Stored dataset items
_ _ _ _
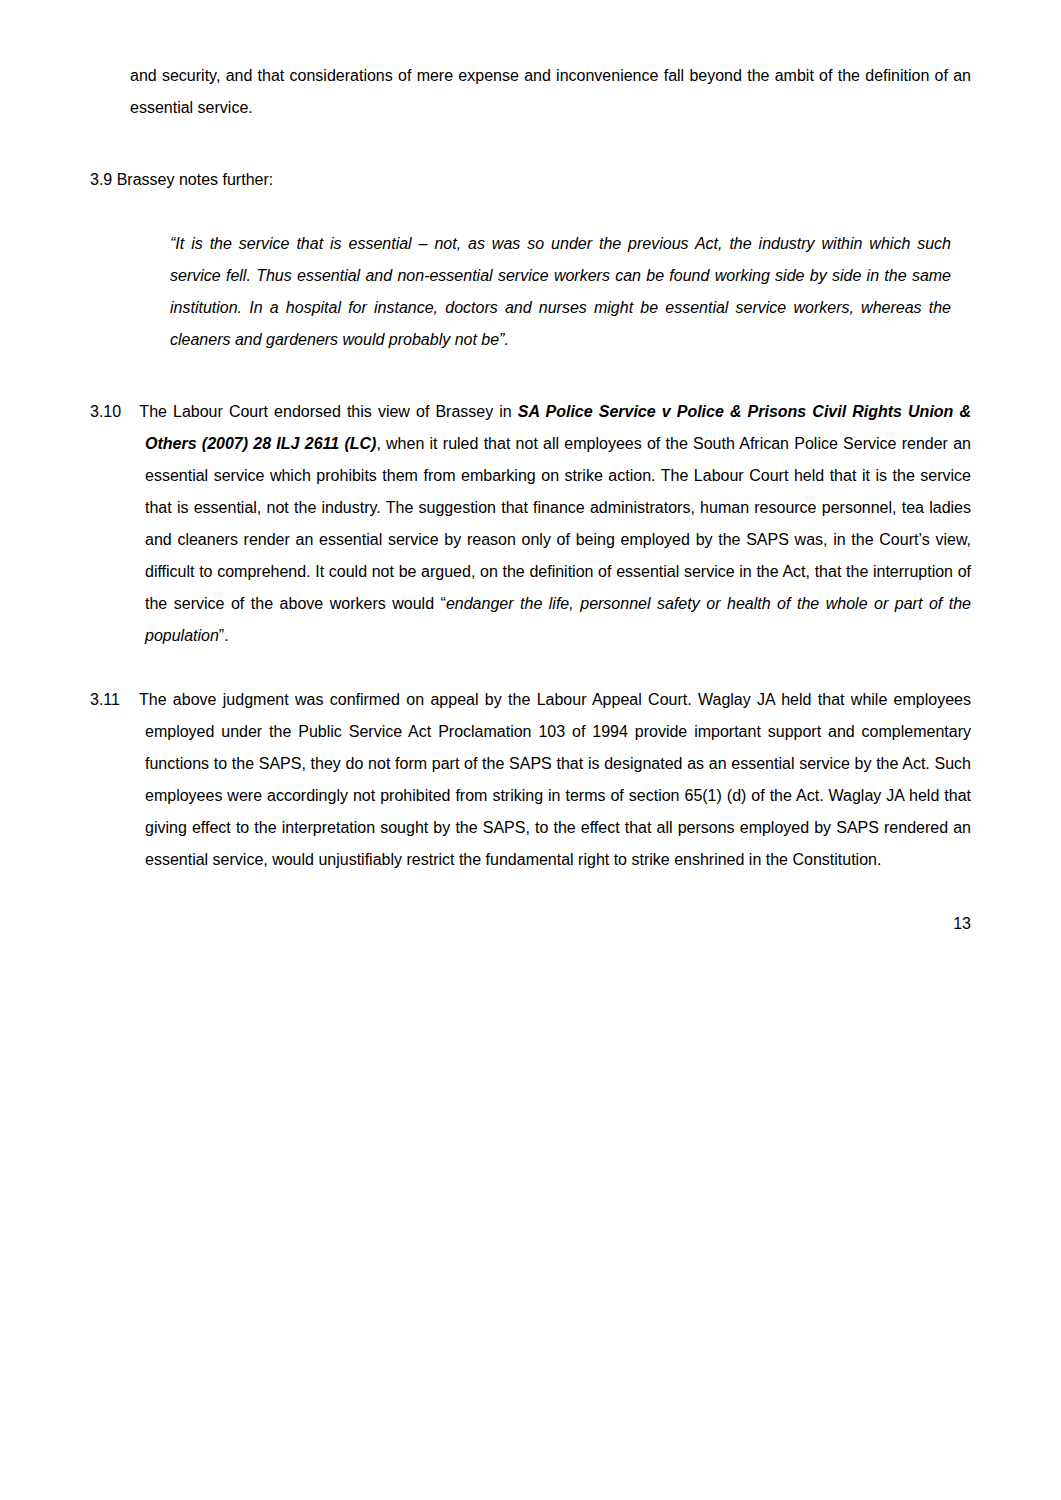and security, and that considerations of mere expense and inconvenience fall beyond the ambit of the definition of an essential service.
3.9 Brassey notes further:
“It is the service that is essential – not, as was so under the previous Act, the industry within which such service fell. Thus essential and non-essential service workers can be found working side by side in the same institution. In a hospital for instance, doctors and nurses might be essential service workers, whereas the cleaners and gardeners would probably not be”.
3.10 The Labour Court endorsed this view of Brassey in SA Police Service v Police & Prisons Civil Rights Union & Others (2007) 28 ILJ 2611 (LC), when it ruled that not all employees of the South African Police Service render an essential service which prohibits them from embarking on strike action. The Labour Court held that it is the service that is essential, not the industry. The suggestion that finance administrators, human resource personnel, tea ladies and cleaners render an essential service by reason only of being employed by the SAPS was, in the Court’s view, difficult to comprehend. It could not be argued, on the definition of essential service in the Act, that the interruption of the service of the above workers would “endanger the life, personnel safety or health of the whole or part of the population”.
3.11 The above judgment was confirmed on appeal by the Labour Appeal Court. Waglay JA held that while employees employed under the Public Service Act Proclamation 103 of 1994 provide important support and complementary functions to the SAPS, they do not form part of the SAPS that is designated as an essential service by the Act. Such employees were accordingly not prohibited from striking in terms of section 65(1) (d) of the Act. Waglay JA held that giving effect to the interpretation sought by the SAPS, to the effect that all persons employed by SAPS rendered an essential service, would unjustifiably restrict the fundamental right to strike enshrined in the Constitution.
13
_ _ _ _
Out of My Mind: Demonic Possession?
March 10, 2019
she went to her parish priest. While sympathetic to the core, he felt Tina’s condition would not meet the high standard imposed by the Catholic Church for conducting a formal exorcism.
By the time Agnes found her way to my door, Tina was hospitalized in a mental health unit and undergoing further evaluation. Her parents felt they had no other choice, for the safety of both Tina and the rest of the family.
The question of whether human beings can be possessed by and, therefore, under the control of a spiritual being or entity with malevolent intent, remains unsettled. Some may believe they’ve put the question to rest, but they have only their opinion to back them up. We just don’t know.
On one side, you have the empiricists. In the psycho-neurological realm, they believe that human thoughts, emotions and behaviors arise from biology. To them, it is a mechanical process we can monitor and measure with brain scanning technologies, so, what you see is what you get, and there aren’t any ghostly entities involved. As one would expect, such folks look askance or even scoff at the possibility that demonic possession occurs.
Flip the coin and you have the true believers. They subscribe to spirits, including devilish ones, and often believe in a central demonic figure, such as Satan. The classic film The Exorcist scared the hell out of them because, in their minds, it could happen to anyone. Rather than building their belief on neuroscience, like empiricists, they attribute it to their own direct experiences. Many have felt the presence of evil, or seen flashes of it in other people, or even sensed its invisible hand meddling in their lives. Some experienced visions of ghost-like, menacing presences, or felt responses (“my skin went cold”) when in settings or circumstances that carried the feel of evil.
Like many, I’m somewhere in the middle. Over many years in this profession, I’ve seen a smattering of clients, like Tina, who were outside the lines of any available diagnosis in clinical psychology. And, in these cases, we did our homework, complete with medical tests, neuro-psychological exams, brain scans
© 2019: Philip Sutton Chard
_ _ _ _
TASK STATEMENT>
For each line in the data that holds "further", add one to a count, then report that count alone.

WRITTEN RESPONSE>
2